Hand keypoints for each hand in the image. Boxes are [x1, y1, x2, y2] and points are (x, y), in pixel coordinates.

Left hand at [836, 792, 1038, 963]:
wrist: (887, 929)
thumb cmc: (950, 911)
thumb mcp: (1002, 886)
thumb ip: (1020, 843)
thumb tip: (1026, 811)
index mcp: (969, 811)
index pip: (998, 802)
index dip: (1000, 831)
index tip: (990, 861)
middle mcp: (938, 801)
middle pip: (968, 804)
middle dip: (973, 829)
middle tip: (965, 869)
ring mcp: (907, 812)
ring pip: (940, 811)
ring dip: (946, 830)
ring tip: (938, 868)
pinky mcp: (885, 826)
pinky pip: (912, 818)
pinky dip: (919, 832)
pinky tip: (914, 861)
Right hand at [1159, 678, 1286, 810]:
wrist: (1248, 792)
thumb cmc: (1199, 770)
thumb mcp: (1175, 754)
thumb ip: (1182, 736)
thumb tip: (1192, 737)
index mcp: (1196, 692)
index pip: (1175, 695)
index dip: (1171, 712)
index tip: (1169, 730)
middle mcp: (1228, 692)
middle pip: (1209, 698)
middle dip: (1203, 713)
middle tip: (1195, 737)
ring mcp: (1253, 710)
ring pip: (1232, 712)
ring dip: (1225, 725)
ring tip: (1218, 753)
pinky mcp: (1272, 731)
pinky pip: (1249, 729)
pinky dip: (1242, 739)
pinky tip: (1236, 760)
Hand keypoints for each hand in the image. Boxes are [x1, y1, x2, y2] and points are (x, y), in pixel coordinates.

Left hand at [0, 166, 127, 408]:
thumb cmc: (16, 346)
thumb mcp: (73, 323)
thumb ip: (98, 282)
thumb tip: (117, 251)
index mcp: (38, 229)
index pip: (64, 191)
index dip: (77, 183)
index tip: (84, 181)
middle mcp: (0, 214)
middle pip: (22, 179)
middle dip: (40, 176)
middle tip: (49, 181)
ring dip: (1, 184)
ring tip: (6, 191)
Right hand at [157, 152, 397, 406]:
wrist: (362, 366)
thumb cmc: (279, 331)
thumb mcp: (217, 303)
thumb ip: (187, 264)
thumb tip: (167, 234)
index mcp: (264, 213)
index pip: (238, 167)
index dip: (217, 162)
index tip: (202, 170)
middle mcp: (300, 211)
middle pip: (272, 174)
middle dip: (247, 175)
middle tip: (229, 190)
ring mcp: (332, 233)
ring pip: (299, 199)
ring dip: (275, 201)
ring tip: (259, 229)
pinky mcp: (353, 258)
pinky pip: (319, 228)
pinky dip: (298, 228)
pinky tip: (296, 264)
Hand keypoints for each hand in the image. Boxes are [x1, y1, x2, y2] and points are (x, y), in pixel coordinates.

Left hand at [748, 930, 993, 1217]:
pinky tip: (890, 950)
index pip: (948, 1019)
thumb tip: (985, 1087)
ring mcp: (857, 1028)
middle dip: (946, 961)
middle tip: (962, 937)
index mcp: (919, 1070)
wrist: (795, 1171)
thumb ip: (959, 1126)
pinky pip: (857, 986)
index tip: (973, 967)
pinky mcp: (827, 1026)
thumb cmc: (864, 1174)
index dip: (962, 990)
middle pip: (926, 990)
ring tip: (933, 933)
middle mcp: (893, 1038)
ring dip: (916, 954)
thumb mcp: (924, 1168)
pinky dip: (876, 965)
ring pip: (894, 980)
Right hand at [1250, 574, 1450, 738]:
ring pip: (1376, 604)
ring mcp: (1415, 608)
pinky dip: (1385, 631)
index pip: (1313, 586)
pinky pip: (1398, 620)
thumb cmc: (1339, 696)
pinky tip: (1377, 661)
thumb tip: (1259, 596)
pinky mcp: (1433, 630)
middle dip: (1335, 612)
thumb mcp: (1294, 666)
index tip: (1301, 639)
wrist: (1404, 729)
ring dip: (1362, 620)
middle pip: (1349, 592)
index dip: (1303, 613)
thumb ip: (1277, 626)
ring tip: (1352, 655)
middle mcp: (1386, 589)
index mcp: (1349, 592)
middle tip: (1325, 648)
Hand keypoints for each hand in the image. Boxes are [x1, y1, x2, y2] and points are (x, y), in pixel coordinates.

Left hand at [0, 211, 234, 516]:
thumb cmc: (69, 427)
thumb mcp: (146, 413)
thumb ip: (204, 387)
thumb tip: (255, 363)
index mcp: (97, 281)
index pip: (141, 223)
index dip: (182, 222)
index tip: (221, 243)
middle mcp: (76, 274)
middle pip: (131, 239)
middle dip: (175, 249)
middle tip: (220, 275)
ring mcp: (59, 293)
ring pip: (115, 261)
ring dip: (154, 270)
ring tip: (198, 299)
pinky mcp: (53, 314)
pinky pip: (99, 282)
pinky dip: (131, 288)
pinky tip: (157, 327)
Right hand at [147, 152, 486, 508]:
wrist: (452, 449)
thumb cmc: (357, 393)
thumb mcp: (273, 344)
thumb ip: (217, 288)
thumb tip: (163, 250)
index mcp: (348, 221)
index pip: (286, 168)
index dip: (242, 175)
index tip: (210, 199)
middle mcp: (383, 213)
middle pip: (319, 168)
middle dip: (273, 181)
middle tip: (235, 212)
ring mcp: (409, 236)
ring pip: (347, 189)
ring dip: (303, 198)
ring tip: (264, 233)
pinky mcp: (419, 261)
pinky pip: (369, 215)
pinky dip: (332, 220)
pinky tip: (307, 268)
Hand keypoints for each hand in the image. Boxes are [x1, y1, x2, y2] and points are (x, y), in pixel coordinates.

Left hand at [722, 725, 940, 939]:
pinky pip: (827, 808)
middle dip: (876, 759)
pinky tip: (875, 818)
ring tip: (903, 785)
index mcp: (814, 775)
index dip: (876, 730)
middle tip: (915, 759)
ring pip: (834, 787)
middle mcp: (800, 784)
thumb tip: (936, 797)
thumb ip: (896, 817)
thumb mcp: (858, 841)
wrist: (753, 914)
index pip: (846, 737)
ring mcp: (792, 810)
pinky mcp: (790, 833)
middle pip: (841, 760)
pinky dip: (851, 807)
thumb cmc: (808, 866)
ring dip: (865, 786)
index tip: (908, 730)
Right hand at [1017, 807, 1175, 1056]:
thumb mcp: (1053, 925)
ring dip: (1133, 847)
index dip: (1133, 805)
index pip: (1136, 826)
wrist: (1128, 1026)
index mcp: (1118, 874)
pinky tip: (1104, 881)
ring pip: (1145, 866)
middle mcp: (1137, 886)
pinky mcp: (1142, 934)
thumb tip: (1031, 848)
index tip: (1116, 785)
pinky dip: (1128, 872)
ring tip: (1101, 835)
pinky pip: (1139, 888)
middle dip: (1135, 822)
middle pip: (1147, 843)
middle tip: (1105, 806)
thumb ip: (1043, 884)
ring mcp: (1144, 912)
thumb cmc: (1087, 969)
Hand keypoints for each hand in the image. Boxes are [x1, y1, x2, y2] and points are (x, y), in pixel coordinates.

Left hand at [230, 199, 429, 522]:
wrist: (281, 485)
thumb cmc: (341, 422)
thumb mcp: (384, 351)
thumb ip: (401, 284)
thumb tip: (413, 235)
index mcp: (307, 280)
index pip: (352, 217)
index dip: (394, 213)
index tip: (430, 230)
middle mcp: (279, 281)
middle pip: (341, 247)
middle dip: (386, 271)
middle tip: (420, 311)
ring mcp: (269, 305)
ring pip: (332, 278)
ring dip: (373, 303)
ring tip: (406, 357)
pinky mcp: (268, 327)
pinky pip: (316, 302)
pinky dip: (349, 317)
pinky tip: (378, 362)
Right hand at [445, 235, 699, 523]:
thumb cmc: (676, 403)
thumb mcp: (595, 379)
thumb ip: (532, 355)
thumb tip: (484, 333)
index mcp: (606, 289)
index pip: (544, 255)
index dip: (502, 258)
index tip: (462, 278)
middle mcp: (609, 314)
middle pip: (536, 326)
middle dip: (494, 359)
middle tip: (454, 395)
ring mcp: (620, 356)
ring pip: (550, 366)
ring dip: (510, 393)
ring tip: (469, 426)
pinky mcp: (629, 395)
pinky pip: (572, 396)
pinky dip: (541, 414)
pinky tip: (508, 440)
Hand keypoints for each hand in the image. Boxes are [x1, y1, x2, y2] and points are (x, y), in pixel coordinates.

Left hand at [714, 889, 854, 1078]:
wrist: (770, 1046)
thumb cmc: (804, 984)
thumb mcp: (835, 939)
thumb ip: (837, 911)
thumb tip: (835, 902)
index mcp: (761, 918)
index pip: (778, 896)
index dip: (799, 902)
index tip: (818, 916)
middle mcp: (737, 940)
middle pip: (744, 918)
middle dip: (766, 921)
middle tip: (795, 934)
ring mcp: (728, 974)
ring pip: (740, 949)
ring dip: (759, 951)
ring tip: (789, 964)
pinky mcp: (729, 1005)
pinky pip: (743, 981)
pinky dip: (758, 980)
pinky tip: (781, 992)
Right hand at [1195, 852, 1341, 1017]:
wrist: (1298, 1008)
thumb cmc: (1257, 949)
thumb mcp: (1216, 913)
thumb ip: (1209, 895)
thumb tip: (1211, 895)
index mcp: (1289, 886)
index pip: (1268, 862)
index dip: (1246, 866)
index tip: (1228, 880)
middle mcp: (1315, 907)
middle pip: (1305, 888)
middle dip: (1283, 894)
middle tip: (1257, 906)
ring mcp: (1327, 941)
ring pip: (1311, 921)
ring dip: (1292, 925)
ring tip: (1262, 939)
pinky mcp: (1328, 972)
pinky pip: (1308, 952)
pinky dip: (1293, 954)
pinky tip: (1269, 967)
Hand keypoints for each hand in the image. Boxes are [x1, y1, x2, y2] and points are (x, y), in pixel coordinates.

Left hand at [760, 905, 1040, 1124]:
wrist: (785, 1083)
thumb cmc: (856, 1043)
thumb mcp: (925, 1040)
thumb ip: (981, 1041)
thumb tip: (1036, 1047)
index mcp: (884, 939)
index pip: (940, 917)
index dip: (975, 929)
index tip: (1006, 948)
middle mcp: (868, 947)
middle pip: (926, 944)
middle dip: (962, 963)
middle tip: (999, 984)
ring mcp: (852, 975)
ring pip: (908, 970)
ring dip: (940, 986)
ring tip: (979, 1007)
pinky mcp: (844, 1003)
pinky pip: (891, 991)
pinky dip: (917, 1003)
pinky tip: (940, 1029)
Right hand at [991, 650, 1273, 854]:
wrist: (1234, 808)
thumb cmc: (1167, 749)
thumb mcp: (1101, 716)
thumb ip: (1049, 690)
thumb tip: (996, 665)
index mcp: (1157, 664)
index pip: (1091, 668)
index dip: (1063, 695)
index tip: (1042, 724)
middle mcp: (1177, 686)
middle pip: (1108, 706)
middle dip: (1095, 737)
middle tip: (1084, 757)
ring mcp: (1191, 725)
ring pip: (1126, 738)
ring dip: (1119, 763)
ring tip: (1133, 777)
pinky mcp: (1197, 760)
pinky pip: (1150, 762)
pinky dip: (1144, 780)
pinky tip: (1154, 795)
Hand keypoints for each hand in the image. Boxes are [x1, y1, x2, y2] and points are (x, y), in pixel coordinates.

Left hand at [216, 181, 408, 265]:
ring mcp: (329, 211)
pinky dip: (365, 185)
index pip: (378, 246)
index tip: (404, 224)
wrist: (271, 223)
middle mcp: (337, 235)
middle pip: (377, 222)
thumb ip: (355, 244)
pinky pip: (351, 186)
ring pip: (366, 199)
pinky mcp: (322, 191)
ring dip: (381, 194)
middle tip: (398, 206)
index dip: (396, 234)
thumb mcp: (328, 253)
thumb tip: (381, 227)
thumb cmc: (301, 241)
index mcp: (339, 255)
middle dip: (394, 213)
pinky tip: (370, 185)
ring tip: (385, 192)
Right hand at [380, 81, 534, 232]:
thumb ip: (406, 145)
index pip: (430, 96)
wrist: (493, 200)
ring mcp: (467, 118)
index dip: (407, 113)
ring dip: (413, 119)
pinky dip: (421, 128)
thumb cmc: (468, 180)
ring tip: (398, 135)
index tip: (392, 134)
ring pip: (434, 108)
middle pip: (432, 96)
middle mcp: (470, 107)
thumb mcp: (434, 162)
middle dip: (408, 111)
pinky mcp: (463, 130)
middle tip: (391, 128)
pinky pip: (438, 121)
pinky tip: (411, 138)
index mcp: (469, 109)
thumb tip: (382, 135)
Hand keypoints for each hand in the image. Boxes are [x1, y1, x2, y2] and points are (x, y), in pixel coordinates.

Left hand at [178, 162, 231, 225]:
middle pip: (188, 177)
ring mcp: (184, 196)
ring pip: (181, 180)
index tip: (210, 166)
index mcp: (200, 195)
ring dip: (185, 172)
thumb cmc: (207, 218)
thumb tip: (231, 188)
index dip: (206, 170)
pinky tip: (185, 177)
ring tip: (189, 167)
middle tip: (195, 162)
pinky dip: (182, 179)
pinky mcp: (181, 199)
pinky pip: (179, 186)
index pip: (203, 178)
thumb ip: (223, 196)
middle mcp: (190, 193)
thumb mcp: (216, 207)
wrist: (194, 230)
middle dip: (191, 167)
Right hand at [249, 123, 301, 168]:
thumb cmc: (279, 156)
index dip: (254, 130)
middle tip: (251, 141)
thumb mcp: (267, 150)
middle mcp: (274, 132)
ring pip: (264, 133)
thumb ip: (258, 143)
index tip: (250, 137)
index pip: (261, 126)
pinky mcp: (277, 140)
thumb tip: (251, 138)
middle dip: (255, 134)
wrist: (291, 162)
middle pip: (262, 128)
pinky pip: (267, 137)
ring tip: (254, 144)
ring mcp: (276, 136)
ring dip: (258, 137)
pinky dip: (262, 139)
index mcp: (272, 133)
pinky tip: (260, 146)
□ □ □ □ □
What is needed: Go line by line through the material above and return each one that includes "Left".

Solution to the exercise:
Left hand at [836, 792, 1038, 963]:
Left hand at [0, 166, 127, 408]:
Left hand at [748, 930, 993, 1217]:
Left hand at [0, 211, 234, 516]:
Left hand at [722, 725, 940, 939]:
Left hand at [230, 199, 429, 522]:
Left hand at [714, 889, 854, 1078]:
Left hand at [760, 905, 1040, 1124]:
Left hand at [216, 181, 408, 265]:
Left hand at [178, 162, 231, 225]:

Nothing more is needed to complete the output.